One of the most common bugaboos of the developing orchestrator is the unintentional ambiguity of their string glissando scoring. I see this all the time: a composer has scored a pair, or several pairs, of tones separated by straight glissando lines, with the intention that the string players glissando between the pitches; and yet there’s no slur or other guide to inform them of how to bow the note.

This deceptively simple row of glissando pairs contains absolutely zero information to the player about how to bow the notes.

Usually, I simply suggest to the orchestrator under evaluation that they connect each pair with a slur, which is probably their intention 99.9% of the time. This is the simplest approach for the player as well, meaning that each pair of quarter notes in this case is essentially a half note for the purposes of bowing, even though there’s actually a starting pitch, a destination pitch, and all the pitches of the glissando between them.

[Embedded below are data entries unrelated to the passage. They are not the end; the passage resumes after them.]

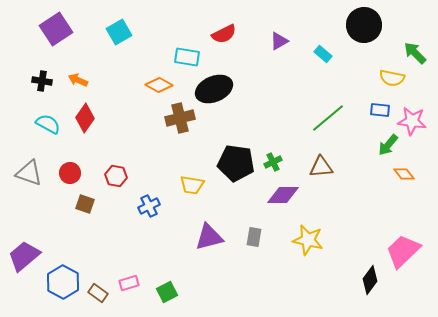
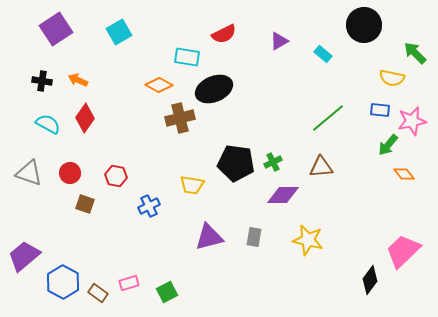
pink star at (412, 121): rotated 20 degrees counterclockwise
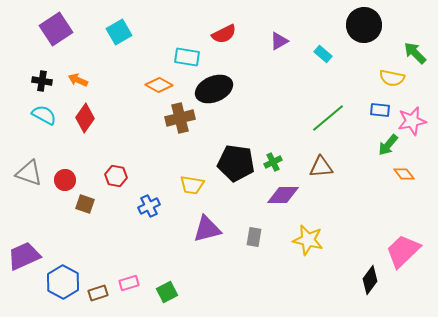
cyan semicircle at (48, 124): moved 4 px left, 9 px up
red circle at (70, 173): moved 5 px left, 7 px down
purple triangle at (209, 237): moved 2 px left, 8 px up
purple trapezoid at (24, 256): rotated 16 degrees clockwise
brown rectangle at (98, 293): rotated 54 degrees counterclockwise
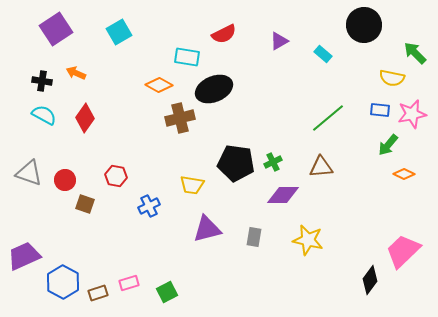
orange arrow at (78, 80): moved 2 px left, 7 px up
pink star at (412, 121): moved 7 px up
orange diamond at (404, 174): rotated 25 degrees counterclockwise
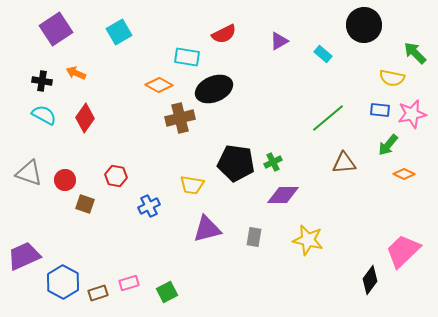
brown triangle at (321, 167): moved 23 px right, 4 px up
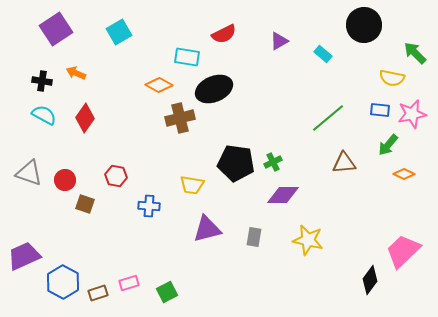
blue cross at (149, 206): rotated 30 degrees clockwise
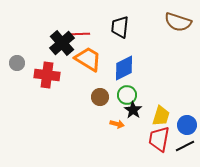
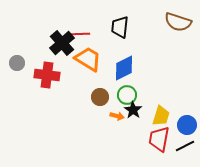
orange arrow: moved 8 px up
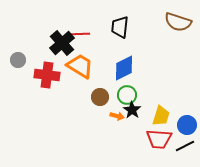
orange trapezoid: moved 8 px left, 7 px down
gray circle: moved 1 px right, 3 px up
black star: moved 1 px left
red trapezoid: rotated 96 degrees counterclockwise
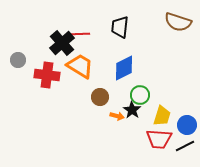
green circle: moved 13 px right
yellow trapezoid: moved 1 px right
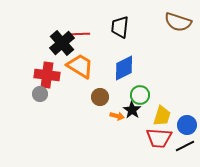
gray circle: moved 22 px right, 34 px down
red trapezoid: moved 1 px up
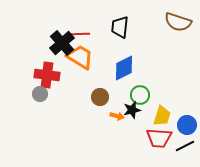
orange trapezoid: moved 9 px up
black star: rotated 24 degrees clockwise
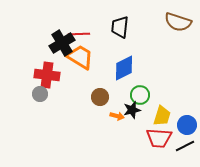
black cross: rotated 10 degrees clockwise
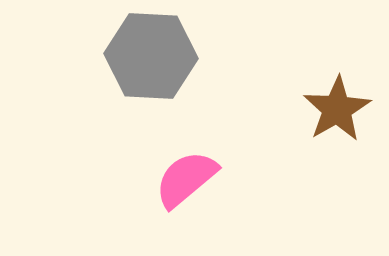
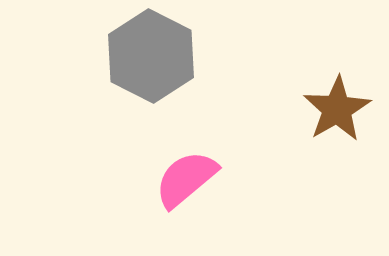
gray hexagon: rotated 24 degrees clockwise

This is the solution that’s mostly intended in a passage notated like Fig. 91a. The orchestrator should merely connect each pair of pitches with a slur, making in this case the duration of each bowstroke equal a half note. This is the simplest strategy for the player as well.

However, this isn’t the end of the question. There are situations in which the orchestrator may need the player to bow each written note separately. These include:

  • the need for emphasis at the end of the glissando
  • a very long glissando using up much of the bowstroke
  • a case in which the glissando crosses the strings

In the case of the above, here’s a situation in which the orchestrator not only should but also must supply down-bow and up-bow markings, at least in the first instance (after which the second pair may be marked “sim.” and the rest accepted by the player as having the same approach). You have to let the player know that you need the starting and destination pitches to be bowed separately. What this means is that the player will usually play the first pitch and then start to slide their finger up or down under the same bow, and then quickly change bow (often with some added emphasis indicated by an articulation mark) when the destination pitch is reached (which hopefully will coincide with the intended time value).

The same passage once again, with doubled time values and at slower tempo, and an emphasis at the end of each glissando – necessitating a change of bow, which is marked in its first instance, then indicated as an ongoing approach with the marking “sim.” in the second instance.

Even so, this down/up (or even up/down in some situations) approach can quickly become tiresome for the player – and the listener as well, if the effect is too jarring and obvious. And yet, it’s enormously useful to the player in solving problems when our list of conditions above attain the perfect trifecta. One such passage is the infamous glissando from Mahler’s Symphony no. 4, movement 3, in which the first violins have a very long glissando that both crosses the strings andends with an emphasis. Though the score isn’t marked, violinists will approach the bowing in the manner marked below.

Mahler, Symphony no. 4, movt. 3, violin 1 part, bars 74-79. In this glissando, the composer attains the perfect trifecta indicating that a change of bowing is needed on the destination pitch – em-phasis at the end, a very long gliss, and string-crossing all together. Note that since this is a crescendo leading into a strong downbeat, the players will usually choose to bow the glissando up and the desti-nation note down. The slurs are often disregarded, with the violinists simply playing in a legato manner.